Figure 1 compares the annual index value from 2000-2024 for the two indices
with 2011 as the base year. The price received index in 2012 was 102.8%, meaning
that the crop price received, on average, in 2012 was 2.8% higher than in 2011
(base year = 100%) . The red circle in Figure 1 shows the beginning of a divergence between input and output prices. In 2013, when writing the 2014 farm bill, the index for input prices paid was almost exactly the index for output prices received. This is where most of our current farmer safety net support stems from, and since then, we’ve seen a major divergence in the two indices, with the widest gaps between 2014 – 2020 (USDA-NASS). From 2021 – 2022, we saw both indices increase, but the gap remained, and the divergence has grown wider in 2023 and 2024 due to declining commodity prices.
Another way to view the indices is to calculate how they change year to year.
Figure 2 plots the same indices as Figure 1 but shows the yearly change between
the index values. Using this percentage change helps producers understand 1) the
volatility of crop output prices and 2) the magnitude of change as compared to the
previous year. A key takeaway is that input prices are less volatile (in terms of
yearly % change) than output prices. Secondly, the percentage change in crop
output prices between 2023 and 2024 (-13.39%) is much larger than the
percentage decrease in input prices (-1.38%) during that period.

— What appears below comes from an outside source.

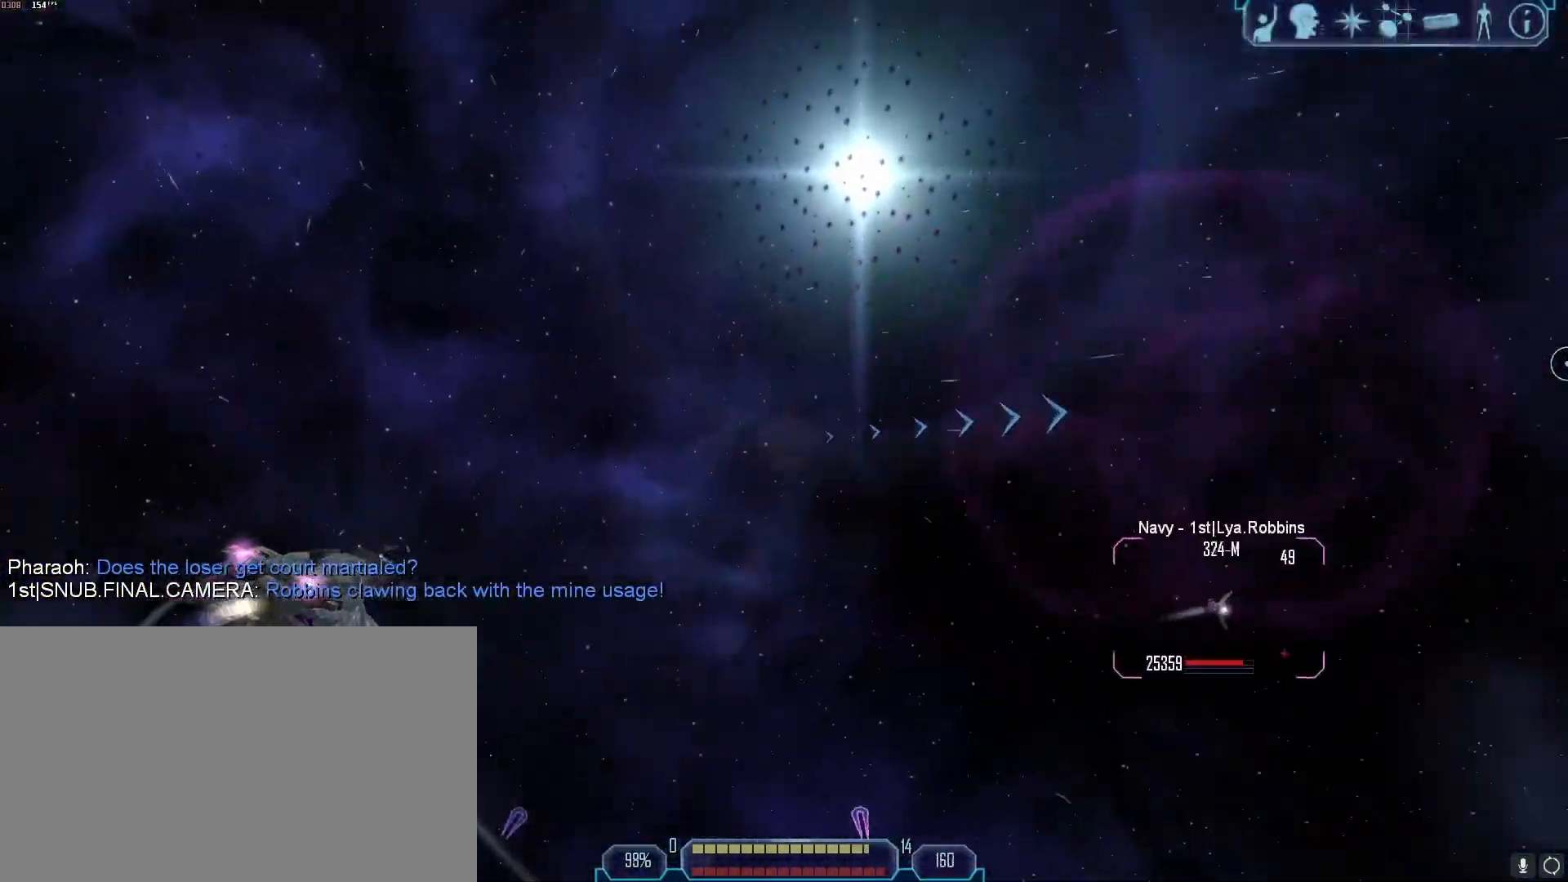
{"keys": ["s"], "mouse": [], "events": [[67, "w", "down"], [200, "w", "up"], [250, "tab", "up"], [350, "x", "down"], [383, "s", "down"], [433, "x", "up"]]}
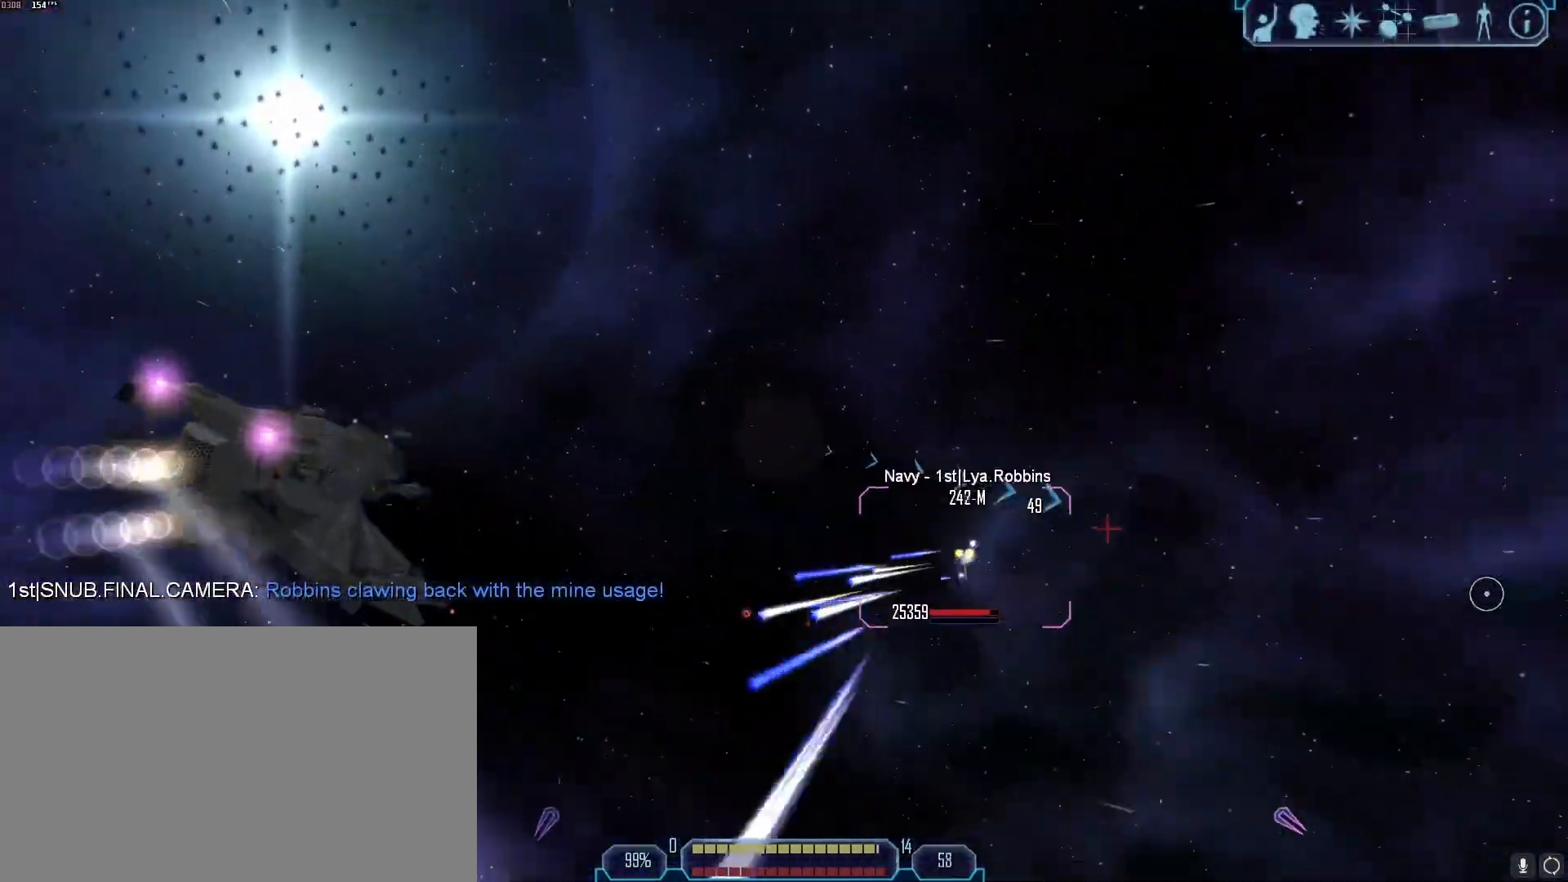
{"keys": ["d"], "mouse": ["right"], "events": [[133, "mouse_right", "down"], [167, "d", "down"], [167, "s", "up"], [217, "q", "down"], [317, "q", "up"]]}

Without any relief in the form of improved crop prices received, figure 1 suggests
farmers will continue to suffer from cost/price squeezes and eroding profit
margins. Further, figure 2 shows the magnitude of that spread between the indices in Figure 1; if input and output prices continue this trajectory, an improved farm safety net will be warranted. This will be at the forefront of every producer’s mind, with ongoing Farm Bill debates in 2024.